Your assignment -
In the records below, find the line containing "staining exhibits moderate"; copy exactly that line and all lines after it to the end, and nothing else.

Data to process -
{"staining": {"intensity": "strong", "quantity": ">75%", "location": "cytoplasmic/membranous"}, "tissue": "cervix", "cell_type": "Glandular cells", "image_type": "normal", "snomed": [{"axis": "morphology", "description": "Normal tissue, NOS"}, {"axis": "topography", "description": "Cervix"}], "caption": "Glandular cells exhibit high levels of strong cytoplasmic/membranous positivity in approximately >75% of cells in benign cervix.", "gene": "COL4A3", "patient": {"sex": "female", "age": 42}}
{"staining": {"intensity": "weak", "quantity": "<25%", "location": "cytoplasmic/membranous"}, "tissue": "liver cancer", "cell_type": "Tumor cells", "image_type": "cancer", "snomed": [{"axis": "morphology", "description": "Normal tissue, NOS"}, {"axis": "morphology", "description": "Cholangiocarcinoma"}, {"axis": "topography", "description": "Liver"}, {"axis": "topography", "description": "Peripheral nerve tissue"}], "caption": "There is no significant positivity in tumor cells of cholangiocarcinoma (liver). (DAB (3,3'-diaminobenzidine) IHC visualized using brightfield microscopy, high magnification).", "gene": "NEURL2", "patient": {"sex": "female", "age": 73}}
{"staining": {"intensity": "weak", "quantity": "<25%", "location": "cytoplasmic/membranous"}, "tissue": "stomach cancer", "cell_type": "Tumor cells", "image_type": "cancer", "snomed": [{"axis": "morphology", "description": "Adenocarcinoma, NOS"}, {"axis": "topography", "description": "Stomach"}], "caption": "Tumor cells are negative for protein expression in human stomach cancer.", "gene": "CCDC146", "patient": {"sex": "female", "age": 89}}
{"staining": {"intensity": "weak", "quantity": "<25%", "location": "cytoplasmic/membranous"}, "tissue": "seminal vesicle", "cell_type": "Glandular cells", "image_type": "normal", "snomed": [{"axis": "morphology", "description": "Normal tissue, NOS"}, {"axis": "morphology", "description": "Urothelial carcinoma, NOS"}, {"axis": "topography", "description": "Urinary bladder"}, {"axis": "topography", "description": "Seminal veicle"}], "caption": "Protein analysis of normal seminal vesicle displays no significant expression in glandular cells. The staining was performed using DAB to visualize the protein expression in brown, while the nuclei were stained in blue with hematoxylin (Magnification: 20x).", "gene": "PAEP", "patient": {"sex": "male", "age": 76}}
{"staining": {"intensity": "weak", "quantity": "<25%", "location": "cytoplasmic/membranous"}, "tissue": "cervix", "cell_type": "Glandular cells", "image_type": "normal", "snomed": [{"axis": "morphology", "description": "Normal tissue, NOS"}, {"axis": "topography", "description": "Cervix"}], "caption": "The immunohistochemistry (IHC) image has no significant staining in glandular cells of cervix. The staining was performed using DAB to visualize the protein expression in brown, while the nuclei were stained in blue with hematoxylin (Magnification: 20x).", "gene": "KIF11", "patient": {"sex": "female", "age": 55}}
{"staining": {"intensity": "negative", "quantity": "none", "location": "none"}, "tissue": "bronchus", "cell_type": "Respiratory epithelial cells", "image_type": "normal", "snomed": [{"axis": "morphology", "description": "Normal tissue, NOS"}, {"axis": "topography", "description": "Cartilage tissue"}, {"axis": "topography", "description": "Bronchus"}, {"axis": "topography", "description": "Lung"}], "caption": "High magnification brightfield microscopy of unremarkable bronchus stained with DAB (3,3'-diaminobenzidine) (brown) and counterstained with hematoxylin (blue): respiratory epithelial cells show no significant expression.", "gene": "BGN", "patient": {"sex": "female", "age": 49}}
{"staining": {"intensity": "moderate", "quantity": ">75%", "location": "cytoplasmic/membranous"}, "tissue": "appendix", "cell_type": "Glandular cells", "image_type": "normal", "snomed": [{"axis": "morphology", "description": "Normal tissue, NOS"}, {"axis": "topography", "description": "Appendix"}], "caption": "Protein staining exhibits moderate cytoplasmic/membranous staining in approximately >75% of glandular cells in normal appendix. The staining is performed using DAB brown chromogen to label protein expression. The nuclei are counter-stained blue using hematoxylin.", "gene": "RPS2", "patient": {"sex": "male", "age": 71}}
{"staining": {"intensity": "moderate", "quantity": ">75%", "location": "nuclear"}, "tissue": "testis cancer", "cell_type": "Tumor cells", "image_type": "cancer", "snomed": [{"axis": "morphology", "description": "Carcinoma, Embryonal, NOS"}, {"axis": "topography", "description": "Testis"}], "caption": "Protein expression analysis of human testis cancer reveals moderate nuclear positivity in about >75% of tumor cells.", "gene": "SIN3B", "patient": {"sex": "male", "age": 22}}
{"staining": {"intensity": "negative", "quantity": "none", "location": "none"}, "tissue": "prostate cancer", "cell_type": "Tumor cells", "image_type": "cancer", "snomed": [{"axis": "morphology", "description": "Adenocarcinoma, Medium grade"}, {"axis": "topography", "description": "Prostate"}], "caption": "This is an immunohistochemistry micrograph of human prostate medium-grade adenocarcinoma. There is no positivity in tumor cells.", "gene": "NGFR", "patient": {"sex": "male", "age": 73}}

Task output -
{"staining": {"intensity": "moderate", "quantity": ">75%", "location": "cytoplasmic/membranous"}, "tissue": "appendix", "cell_type": "Glandular cells", "image_type": "normal", "snomed": [{"axis": "morphology", "description": "Normal tissue, NOS"}, {"axis": "topography", "description": "Appendix"}], "caption": "Protein staining exhibits moderate cytoplasmic/membranous staining in approximately >75% of glandular cells in normal appendix. The staining is performed using DAB brown chromogen to label protein expression. The nuclei are counter-stained blue using hematoxylin.", "gene": "RPS2", "patient": {"sex": "male", "age": 71}}
{"staining": {"intensity": "moderate", "quantity": ">75%", "location": "nuclear"}, "tissue": "testis cancer", "cell_type": "Tumor cells", "image_type": "cancer", "snomed": [{"axis": "morphology", "description": "Carcinoma, Embryonal, NOS"}, {"axis": "topography", "description": "Testis"}], "caption": "Protein expression analysis of human testis cancer reveals moderate nuclear positivity in about >75% of tumor cells.", "gene": "SIN3B", "patient": {"sex": "male", "age": 22}}
{"staining": {"intensity": "negative", "quantity": "none", "location": "none"}, "tissue": "prostate cancer", "cell_type": "Tumor cells", "image_type": "cancer", "snomed": [{"axis": "morphology", "description": "Adenocarcinoma, Medium grade"}, {"axis": "topography", "description": "Prostate"}], "caption": "This is an immunohistochemistry micrograph of human prostate medium-grade adenocarcinoma. There is no positivity in tumor cells.", "gene": "NGFR", "patient": {"sex": "male", "age": 73}}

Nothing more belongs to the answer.